For those of us over 40, that sounds like the title of a medical drama.  But the younger crowd will instantly know that it is about our social media and internet age.  Marsha Day becomes a social media celebrity when her online quest for a boyfriend goes viral.  Marsha is a beautiful young woman who is curvaceous, and thus becomes an icon for real women everywhere and a target for vicious fat-shaming.  

The film is formulaic and literally skin deep, as Marsha meets her Prince Charming and struggles to lose thirty pounds to fulfill the contract of her diet product endorsement. And, if the film was made with less panache and a lesser cast, it wouldn’t be worth your time.

Director David Tyson Lam provides a jaunty landscape, both on line in its verite blogging and in its gorgeous depiction of a latter day romance with New York City that goes beyond the boundaries of Manhattan.  The music is great and the cast of kookie internet bloggers is hysterically funny – led by the celebrity narration provided by a winning, if too-loud Perez Hilton.  And the tuxedo cat Mister Kittsy almost steals the show.

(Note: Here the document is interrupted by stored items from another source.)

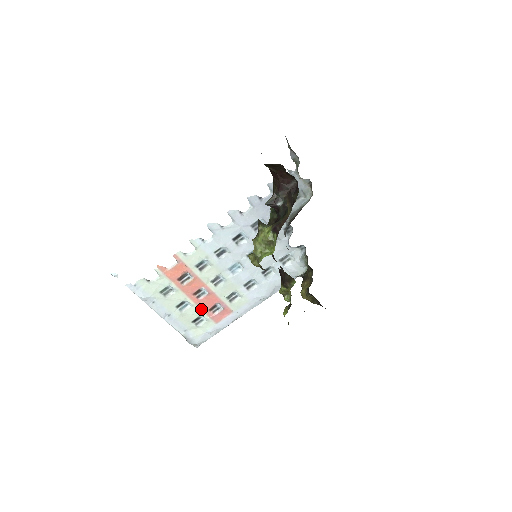
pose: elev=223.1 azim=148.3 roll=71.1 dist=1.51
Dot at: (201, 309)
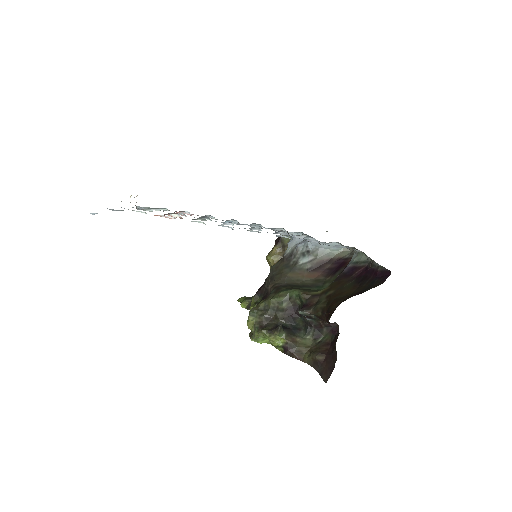
Dot at: occluded
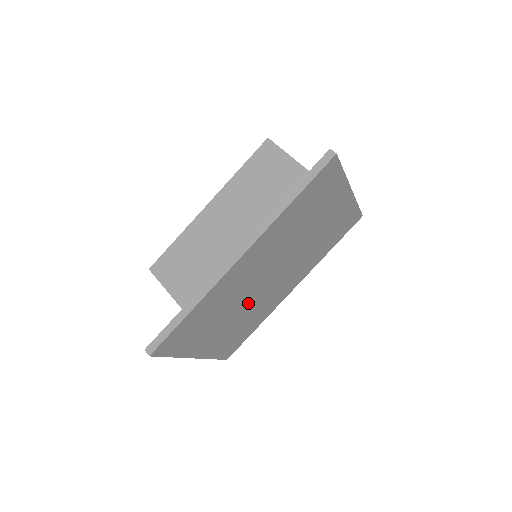
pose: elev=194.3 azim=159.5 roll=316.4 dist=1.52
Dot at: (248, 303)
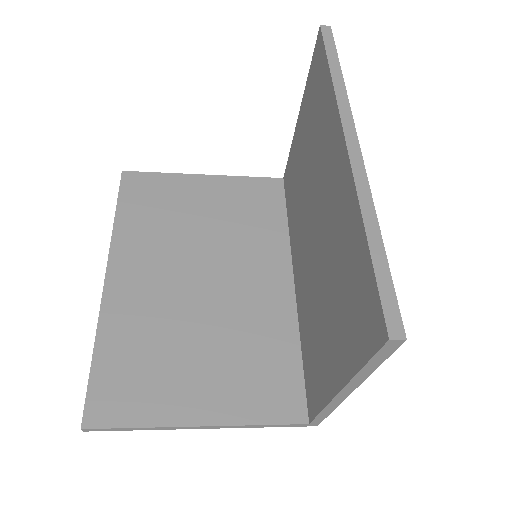
Dot at: occluded
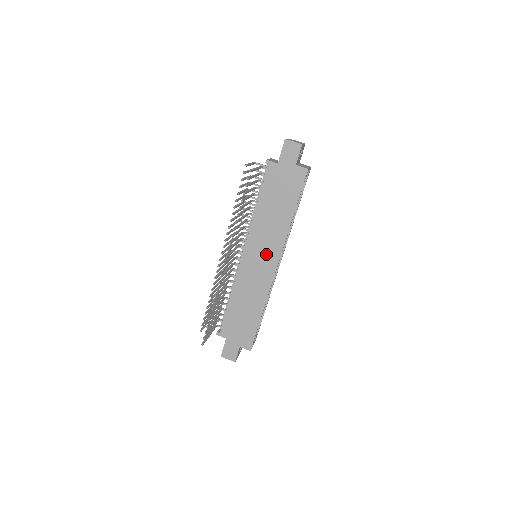
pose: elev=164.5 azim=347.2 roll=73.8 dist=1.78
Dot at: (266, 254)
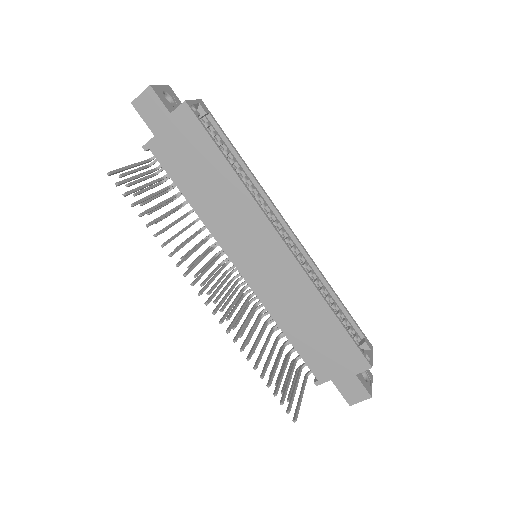
Dot at: (257, 242)
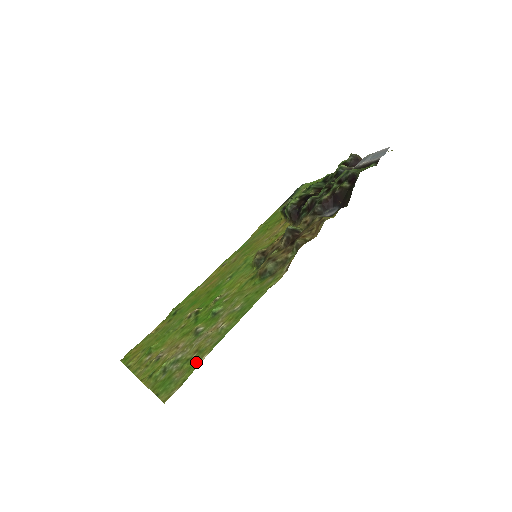
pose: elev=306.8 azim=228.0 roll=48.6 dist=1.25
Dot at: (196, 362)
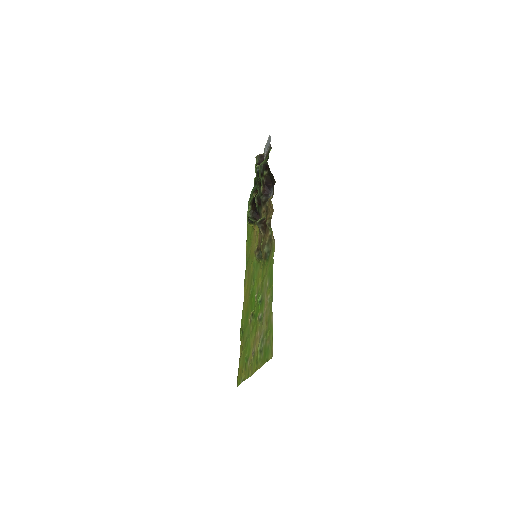
Dot at: (270, 325)
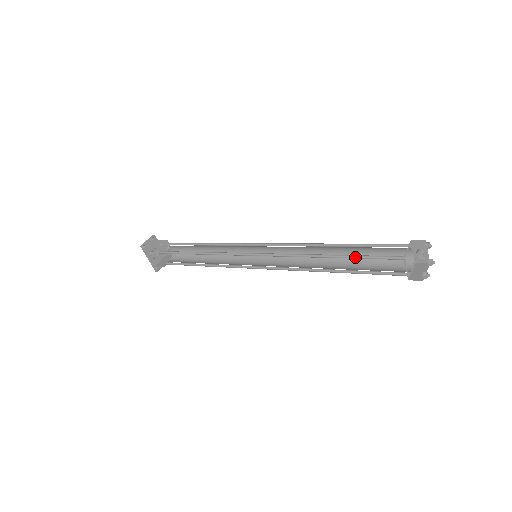
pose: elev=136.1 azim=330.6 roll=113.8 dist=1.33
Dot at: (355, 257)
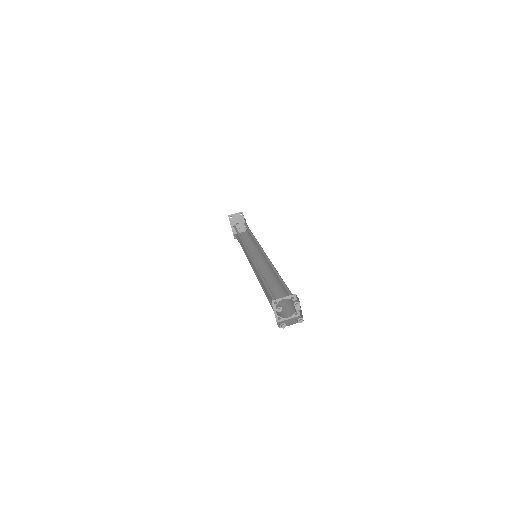
Dot at: (267, 286)
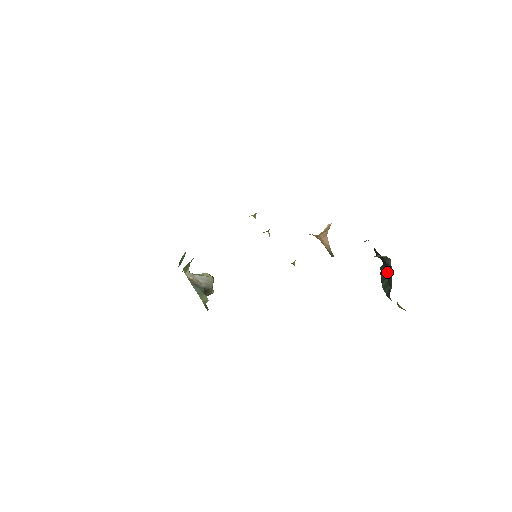
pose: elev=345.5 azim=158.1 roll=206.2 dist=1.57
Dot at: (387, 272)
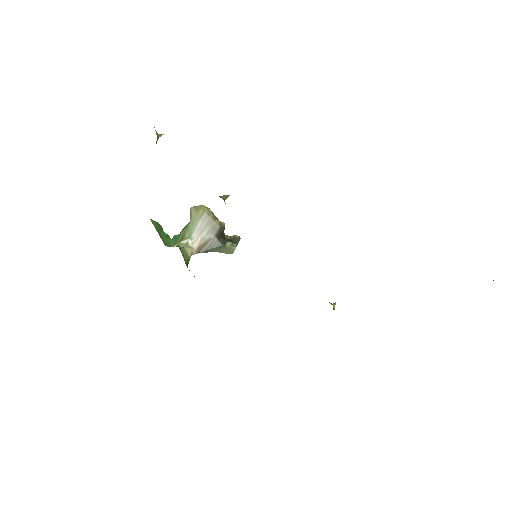
Dot at: occluded
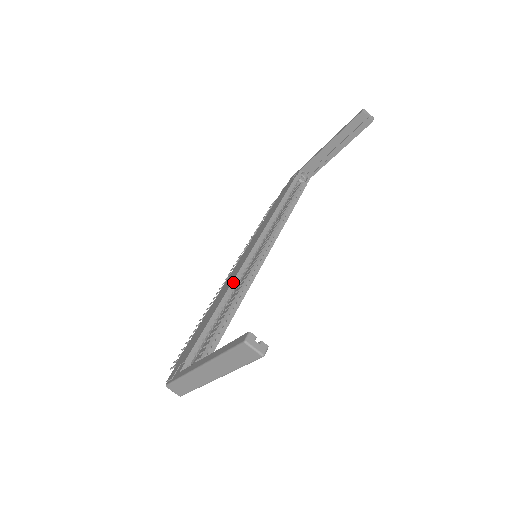
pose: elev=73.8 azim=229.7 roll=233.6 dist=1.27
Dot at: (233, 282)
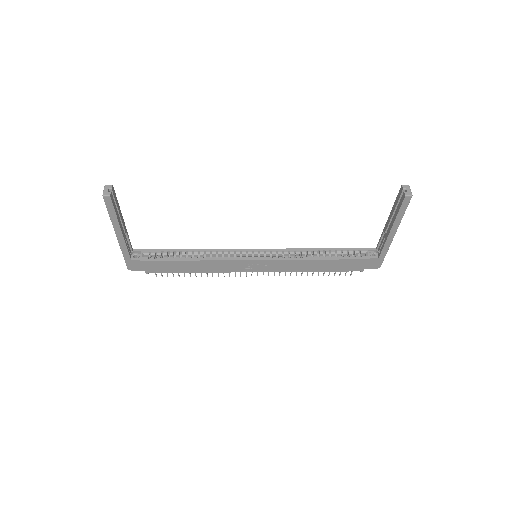
Dot at: (218, 249)
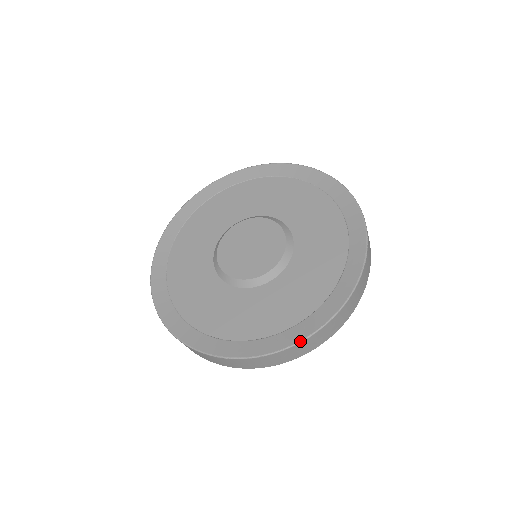
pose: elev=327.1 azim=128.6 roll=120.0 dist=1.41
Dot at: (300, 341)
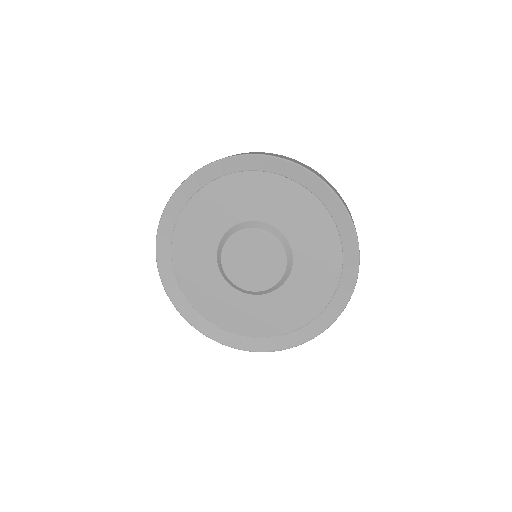
Dot at: (328, 327)
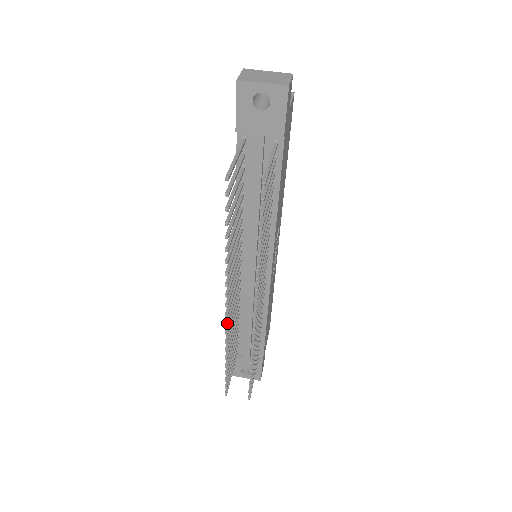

But Viral Beauty will not be remembered for its story, direction, cinematography or commentary on our celebrity culture.  Viral Beauty will be known as the film that introduced Casey Killoran to Hollywood and the world.  Ms. Killoran employs a Staten Island accent that is so authentic it alone captures a certain type of New York milieu – a working class cousin to the Boston Southy characters made famous by Matt Damon and Ben Affleck in Good Will Hunting.  The film essentially charts Ms. Killoran’s character’s make-over from ugly duckling to – ahem, “viral beauty” – but Ms. Killoran is so touchingly real, so full of enthusiasm and joie de vivre that her natural beauty is evident from the first moment to the last.  Behind the working class veneer, Ms. Killoran imbues Marsha Day with both impeccable comic timing and a deep emotional intelligence.  

In short, Casey Killoran carries this movie, exhibiting a range that more experienced actors rarely achieve.  Yes, I am gushing, but I defy you to see this film and not fall head over heels in love with her.